EXERCISE BRIEF: In this exercise, print only the lines from the line with "The bride and" to the last line of the data below, inclusive. Any pictures should be left out.

Start of INFORMATION GIVEN

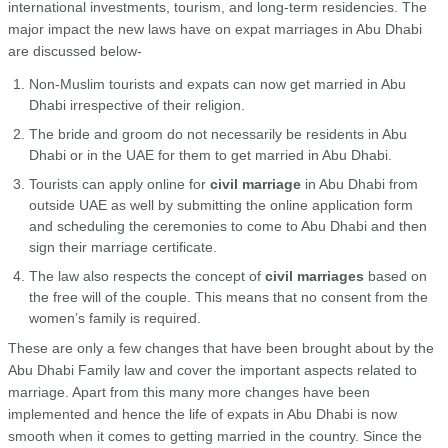
international investments, tourism, and long-term residencies. The
major impact the new laws have on expat marriages in Abu Dhabi
are discussed below-
Non-Muslim tourists and expats can now get married in Abu
Dhabi irrespective of their religion.
The bride and groom do not necessarily be residents in Abu
Dhabi or in the UAE for them to get married in Abu Dhabi.
Tourists can apply online for
civil marriage
in Abu Dhabi from
outside UAE as well by submitting the online application form
and scheduling the ceremonies to come to Abu Dhabi and then
sign their marriage certificate.
The law also respects the concept of
civil marriages
based on
the free will of the couple. This means that no consent from the
women’s family is required.
These are only a few changes that have been brought about by the
Abu Dhabi Family law and cover the important aspects related to
marriage. Apart from this many more changes have been
implemented and hence the life of expats in Abu Dhabi is now
smooth when it comes to getting married in the country. Since the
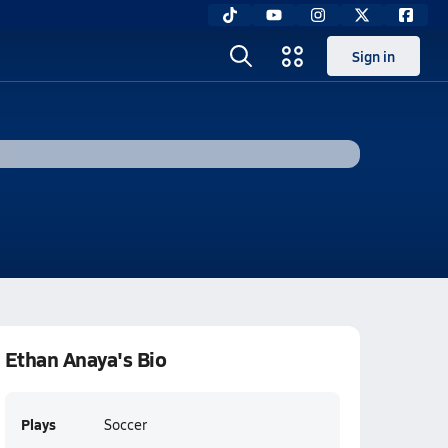
Sign in
Ethan Anaya's Bio
Plays
Soccer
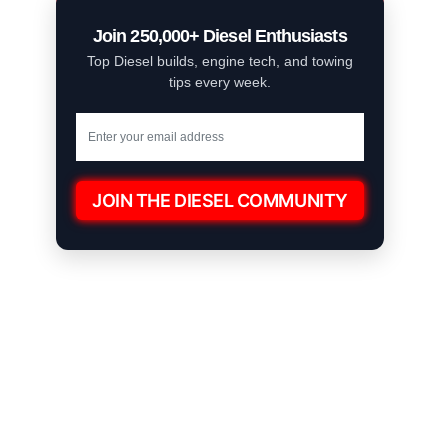
Join 250,000+ Diesel Enthusiasts
Top Diesel builds, engine tech, and towing
tips every week.
JOIN THE DIESEL COMMUNITY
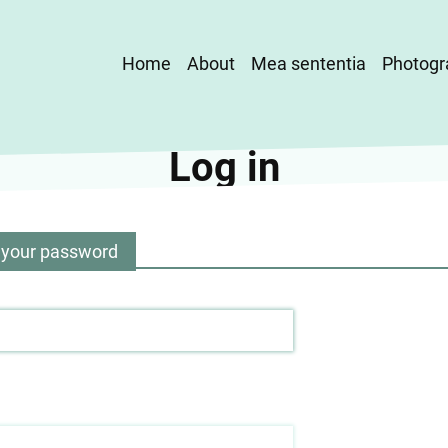
Main
Home
About
Mea sententia
Photogr
navigation
Log in
 your password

End of INFORMATION GIVEN

SOLVED PROBLEM:
The bride and groom do not necessarily be residents in Abu
Dhabi or in the UAE for them to get married in Abu Dhabi.
Tourists can apply online for
civil marriage
in Abu Dhabi from
outside UAE as well by submitting the online application form
and scheduling the ceremonies to come to Abu Dhabi and then
sign their marriage certificate.
The law also respects the concept of
civil marriages
based on
the free will of the couple. This means that no consent from the
women’s family is required.
These are only a few changes that have been brought about by the
Abu Dhabi Family law and cover the important aspects related to
marriage. Apart from this many more changes have been
implemented and hence the life of expats in Abu Dhabi is now
smooth when it comes to getting married in the country. Since the
Sign in
Ethan Anaya's Bio
Plays
Soccer
Join 250,000+ Diesel Enthusiasts
Top Diesel builds, engine tech, and towing
tips every week.
JOIN THE DIESEL COMMUNITY
Main
Home
About
Mea sententia
Photogr
navigation
Log in
 your password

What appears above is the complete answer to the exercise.